* _TEXT PROVIDED_
In step 13, the data processing unit 7 carries out signal pre-processing. The objective of the signal pre-processing is to facilitate subsequent processing tasks such as time-of-arrival detection and echo feature extraction. The pre-processing may comprise, but is not limited to frequency domain filtering, such as band-pass filtering, compensation of the power loss, which is a result of the inverse square law, and/or Hilbert transformation of the acquired raw signal channel data.

In step 15, the data processing unit carries out echo detection across a given set of receivers 3 by using time-of-flight echo detection techniques or other suitable techniques. Echo detection in time-of-flight applications is a well-studied subject with a broad variety of solutions ranging from electronic circuitries to digital processing with algorithms employing thresholds, gradients, the Fisher matrix, dictionary-based methods and more recently convolutional neural networks.

The association of echoes that belong to a distinct target is an important step according to the present invention, which has not been satisfyingly addressed in prior work. It is important to note that matching echoes from different targets yields false positive target positions making this step an important aspect of the present invention. To address this echo correspondence problem, features are extracted in step 17 from each detected echo and compared in step 19 against echoes from other sensor channels.

Feature extraction may be accomplished using various methods, such as energy- based optimisation methods (e.g., multimodal exponentially-modified Gaussians oscillators) or convolutional neural networks (e.g., ResNet). Once echo features are established, the features are fed as vectors into the echo matching process, which analyses the likelihood of echoes from different sensor channels belonging together.

* _WHAT TO DO_
**a.** In the entries, change "scientific name" to "species" throughout the part that opens with the first line and closes with the line containing "genus: Branta". Give those lines back with nothing else altered.
**b.** Go on with the text on echo detection and matching, starting after its last sentence.

* _PROVIDED ENTRIES_

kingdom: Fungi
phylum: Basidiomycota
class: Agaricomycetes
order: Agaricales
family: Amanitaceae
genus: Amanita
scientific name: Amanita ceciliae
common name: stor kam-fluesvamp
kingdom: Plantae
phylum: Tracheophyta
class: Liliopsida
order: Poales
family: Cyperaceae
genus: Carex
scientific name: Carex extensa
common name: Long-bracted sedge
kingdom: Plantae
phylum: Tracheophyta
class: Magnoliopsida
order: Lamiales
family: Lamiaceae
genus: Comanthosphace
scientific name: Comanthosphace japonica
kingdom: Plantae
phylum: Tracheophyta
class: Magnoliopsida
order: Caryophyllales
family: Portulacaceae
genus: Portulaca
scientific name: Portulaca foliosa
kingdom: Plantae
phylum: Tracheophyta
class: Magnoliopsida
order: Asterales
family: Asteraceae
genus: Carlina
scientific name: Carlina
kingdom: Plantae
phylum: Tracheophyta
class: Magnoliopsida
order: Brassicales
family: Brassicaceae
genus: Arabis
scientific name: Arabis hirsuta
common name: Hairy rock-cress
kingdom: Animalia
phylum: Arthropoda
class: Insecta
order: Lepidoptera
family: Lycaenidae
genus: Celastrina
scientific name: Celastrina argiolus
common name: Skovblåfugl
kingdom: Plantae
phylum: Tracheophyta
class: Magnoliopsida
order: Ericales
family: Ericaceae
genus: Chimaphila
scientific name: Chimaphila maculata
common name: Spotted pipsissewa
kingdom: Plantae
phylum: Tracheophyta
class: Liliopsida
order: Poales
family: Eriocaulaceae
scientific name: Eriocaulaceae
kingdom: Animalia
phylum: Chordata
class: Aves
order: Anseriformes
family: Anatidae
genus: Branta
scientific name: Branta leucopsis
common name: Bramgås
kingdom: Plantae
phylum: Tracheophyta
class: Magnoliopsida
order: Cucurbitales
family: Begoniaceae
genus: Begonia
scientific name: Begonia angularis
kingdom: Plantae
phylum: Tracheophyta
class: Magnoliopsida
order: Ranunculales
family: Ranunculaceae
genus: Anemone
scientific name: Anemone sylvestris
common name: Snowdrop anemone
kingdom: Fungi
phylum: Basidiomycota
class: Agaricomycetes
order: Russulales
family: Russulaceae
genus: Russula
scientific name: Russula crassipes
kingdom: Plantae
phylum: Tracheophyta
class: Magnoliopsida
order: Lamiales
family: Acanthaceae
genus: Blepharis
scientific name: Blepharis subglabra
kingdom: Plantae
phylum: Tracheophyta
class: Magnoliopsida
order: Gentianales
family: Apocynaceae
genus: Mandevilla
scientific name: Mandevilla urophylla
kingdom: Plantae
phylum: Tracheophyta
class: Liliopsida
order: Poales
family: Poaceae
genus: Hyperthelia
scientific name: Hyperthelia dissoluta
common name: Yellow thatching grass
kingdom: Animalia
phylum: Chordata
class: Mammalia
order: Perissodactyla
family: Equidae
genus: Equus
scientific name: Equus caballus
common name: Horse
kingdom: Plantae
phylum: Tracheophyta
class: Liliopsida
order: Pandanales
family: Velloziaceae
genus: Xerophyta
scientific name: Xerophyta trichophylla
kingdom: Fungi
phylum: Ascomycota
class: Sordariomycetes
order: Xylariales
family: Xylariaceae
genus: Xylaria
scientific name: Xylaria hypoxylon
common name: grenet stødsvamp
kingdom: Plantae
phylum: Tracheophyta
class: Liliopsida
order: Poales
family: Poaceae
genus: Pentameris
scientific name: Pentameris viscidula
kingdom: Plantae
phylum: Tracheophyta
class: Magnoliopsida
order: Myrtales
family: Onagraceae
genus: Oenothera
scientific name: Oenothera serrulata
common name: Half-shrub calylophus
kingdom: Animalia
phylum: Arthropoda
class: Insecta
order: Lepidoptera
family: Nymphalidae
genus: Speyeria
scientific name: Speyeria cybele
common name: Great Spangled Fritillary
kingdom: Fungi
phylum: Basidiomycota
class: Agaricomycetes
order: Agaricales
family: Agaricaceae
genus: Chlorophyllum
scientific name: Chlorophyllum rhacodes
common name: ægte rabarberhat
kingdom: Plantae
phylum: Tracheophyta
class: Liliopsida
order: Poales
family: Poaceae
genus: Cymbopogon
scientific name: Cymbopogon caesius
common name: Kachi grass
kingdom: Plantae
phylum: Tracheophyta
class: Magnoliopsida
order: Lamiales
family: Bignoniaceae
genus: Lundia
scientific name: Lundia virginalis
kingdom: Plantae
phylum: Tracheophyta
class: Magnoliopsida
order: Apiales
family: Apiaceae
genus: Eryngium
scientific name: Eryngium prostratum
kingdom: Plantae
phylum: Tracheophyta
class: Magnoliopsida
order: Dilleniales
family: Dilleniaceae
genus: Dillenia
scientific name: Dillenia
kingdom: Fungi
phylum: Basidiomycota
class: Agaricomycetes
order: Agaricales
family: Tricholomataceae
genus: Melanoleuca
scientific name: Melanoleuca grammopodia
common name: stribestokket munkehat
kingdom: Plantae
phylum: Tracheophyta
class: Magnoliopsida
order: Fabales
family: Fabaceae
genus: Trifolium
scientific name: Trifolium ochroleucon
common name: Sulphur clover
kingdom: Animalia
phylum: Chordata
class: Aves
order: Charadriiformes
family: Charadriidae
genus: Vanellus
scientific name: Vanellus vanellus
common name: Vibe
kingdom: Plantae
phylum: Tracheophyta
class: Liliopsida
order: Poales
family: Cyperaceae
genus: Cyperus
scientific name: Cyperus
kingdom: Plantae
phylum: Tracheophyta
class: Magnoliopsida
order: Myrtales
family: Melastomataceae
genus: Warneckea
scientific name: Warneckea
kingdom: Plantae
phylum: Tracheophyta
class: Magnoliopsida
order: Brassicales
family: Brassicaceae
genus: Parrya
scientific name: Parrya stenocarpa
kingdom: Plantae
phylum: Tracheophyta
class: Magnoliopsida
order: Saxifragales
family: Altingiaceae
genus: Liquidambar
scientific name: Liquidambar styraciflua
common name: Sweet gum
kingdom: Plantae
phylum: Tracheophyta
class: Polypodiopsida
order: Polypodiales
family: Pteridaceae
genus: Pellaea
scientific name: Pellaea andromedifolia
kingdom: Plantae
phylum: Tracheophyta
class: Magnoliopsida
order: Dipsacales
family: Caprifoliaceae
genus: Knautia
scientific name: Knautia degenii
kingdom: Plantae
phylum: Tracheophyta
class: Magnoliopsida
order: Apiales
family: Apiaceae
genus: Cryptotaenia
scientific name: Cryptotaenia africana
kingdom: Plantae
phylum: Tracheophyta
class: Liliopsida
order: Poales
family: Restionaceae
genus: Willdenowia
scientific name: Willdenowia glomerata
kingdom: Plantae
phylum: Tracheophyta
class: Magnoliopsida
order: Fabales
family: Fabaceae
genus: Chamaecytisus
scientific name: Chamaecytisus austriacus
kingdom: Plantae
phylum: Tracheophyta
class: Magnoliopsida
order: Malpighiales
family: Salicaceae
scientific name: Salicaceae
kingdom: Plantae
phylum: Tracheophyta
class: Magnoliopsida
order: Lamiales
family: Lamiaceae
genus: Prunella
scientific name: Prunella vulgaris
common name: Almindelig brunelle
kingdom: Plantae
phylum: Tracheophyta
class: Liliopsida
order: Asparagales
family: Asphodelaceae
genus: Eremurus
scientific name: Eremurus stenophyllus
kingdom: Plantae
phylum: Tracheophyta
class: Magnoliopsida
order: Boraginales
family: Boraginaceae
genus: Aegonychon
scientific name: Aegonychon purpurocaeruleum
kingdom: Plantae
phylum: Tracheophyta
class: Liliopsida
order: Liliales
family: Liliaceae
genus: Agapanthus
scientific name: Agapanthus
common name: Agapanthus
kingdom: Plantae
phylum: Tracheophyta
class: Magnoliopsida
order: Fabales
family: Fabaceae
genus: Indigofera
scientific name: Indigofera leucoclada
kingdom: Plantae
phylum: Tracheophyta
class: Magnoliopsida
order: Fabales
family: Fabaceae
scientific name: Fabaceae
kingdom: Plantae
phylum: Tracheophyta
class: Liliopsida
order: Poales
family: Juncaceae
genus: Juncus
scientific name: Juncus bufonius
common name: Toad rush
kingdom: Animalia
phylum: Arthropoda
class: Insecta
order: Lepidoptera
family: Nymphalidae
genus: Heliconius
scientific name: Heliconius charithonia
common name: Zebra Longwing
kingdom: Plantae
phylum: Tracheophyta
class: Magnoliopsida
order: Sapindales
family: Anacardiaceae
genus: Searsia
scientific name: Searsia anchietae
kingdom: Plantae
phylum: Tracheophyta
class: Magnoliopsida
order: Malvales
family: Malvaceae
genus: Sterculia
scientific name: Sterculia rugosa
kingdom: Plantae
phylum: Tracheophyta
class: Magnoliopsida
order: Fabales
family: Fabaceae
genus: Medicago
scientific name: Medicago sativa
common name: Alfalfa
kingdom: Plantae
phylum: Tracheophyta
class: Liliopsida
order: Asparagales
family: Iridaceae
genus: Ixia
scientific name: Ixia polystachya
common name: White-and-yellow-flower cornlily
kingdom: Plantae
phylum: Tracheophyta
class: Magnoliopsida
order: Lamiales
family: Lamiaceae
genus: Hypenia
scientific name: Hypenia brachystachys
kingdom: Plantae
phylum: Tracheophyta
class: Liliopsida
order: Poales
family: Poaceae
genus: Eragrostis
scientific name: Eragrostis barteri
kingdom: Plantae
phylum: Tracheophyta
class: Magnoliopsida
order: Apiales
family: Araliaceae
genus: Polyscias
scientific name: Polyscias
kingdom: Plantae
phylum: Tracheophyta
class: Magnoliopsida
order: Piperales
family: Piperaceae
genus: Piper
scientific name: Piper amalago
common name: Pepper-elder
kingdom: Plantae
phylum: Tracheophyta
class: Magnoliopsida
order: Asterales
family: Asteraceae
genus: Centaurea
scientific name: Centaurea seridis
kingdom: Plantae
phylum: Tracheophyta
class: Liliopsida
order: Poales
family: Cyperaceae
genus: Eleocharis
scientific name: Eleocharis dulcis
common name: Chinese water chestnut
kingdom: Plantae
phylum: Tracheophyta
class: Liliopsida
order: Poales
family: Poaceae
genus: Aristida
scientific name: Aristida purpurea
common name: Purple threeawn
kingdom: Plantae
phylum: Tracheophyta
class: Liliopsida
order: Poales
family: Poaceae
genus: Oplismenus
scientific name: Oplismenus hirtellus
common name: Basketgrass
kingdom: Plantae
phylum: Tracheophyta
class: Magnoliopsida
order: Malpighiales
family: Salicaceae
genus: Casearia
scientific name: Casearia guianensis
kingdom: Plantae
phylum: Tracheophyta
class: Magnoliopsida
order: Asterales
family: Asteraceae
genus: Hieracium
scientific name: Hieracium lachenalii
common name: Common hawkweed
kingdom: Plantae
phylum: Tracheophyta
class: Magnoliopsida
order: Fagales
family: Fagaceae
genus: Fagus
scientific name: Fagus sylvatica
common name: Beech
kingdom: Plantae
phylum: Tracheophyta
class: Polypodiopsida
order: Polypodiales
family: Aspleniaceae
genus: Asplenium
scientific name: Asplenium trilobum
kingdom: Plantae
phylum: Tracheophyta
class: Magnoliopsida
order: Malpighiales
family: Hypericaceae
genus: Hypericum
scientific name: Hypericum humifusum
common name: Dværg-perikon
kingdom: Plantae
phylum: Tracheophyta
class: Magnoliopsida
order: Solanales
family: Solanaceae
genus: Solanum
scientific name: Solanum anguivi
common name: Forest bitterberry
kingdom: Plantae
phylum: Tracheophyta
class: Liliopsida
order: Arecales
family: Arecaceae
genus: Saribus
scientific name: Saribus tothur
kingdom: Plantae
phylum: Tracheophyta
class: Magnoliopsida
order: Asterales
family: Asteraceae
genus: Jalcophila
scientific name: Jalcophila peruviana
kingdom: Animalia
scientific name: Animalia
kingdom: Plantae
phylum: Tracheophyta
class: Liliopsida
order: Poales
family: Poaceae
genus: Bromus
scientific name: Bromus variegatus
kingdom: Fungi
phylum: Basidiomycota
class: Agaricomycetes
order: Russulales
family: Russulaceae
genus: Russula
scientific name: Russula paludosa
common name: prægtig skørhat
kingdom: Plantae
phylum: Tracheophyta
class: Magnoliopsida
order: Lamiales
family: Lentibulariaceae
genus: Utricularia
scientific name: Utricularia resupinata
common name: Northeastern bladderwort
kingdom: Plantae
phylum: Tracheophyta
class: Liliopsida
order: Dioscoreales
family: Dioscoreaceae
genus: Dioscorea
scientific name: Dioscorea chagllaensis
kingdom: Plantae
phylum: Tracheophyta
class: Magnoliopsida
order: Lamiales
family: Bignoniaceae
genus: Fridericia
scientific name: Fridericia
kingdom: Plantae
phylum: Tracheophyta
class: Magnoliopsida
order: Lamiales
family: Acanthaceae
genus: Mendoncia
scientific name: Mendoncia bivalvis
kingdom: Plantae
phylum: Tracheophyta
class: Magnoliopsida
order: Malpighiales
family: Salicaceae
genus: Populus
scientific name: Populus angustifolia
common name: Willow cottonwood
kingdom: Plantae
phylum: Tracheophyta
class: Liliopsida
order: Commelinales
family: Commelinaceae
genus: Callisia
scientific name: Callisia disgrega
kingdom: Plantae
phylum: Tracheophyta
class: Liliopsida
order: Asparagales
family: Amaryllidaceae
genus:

* _SOLVED TASKS_
**a.**
kingdom: Fungi
phylum: Basidiomycota
class: Agaricomycetes
order: Agaricales
family: Amanitaceae
genus: Amanita
species: Amanita ceciliae
common name: stor kam-fluesvamp
kingdom: Plantae
phylum: Tracheophyta
class: Liliopsida
order: Poales
family: Cyperaceae
genus: Carex
species: Carex extensa
common name: Long-bracted sedge
kingdom: Plantae
phylum: Tracheophyta
class: Magnoliopsida
order: Lamiales
family: Lamiaceae
genus: Comanthosphace
species: Comanthosphace japonica
kingdom: Plantae
phylum: Tracheophyta
class: Magnoliopsida
order: Caryophyllales
family: Portulacaceae
genus: Portulaca
species: Portulaca foliosa
kingdom: Plantae
phylum: Tracheophyta
class: Magnoliopsida
order: Asterales
family: Asteraceae
genus: Carlina
species: Carlina
kingdom: Plantae
phylum: Tracheophyta
class: Magnoliopsida
order: Brassicales
family: Brassicaceae
genus: Arabis
species: Arabis hirsuta
common name: Hairy rock-cress
kingdom: Animalia
phylum: Arthropoda
class: Insecta
order: Lepidoptera
family: Lycaenidae
genus: Celastrina
species: Celastrina argiolus
common name: Skovblåfugl
kingdom: Plantae
phylum: Tracheophyta
class: Magnoliopsida
order: Ericales
family: Ericaceae
genus: Chimaphila
species: Chimaphila maculata
common name: Spotted pipsissewa
kingdom: Plantae
phylum: Tracheophyta
class: Liliopsida
order: Poales
family: Eriocaulaceae
species: Eriocaulaceae
kingdom: Animalia
phylum: Chordata
class: Aves
order: Anseriformes
family: Anatidae
genus: Branta

**b.**
This echo correspondence likelihood is quantitatively obtained by distance metrics and expressed as a so-called dissimilarity (or similarity) score. In the simplest form, such a metric is represented by the Euclidean distance. A more advanced concept comprises networks with identical neural network architectures and shared weights for each sensor channel (often referred to as Siamese networks). To train such a dissimilarity network for desired scores, a variety of losses can be employed with the contrastive loss being among the preferred ones. Step 19 may also involve selecting one of the echoes across different sensor channels as a reference echo. The reference echo fulfils one or more criteria for serving as a reference echo, wherein the one or more criteria are derived from echo properties including at least one or more of the following: amplitude, power, frequency, arrival time and signal shape in the form of the width, mean or/and skew in the case of Gaussian modelling. The reference echo may be the strongest echo (or one of the strongest echoes) among the different sensor channels in a given time window. Steps 17 and 19 can be considered to collectively form an echo correspondence determination process.

In step 21 , ellipsoids are mathematically constructed for the respective echoes. The ellipsoid generation process may be implemented so that a respective ellipsoid is mathematically constructed for the reference echo (in its reference sensor channel) and for each best-matching echo per sensor channel in a given time window. As an example, the length of this time window may be 500 milliseconds, 200 milliseconds, or more specifically 100 milliseconds or even 50 milliseconds and/or it may vary in length. Furthermore, in this example the time window length is decoupled from the measurement or pulse emission cycle. For instance, one may use a time window of 25 milliseconds, but only emit pulses every 50 milliseconds.

In step 23, the location of the target is determined by using an ellipsoid intersection model, which may be understood to be based on a zero-crossing method. A three- dimensional target position is represented by the intersection of geometric ellipsoids that have their foci located at sensor positions and that are spanned by detected time-of- arrivals (ToAs) from corresponding sensor echo pairs. The precise intersection point retrieval can be obtained by conventional gradient methods, such as gradient descent, conjugate gradient, Gauss-Newton, or Levenberg-Marquardt. The ellipsoid for each receiver is mathematically constructed within a given time window as is explained next in more detail.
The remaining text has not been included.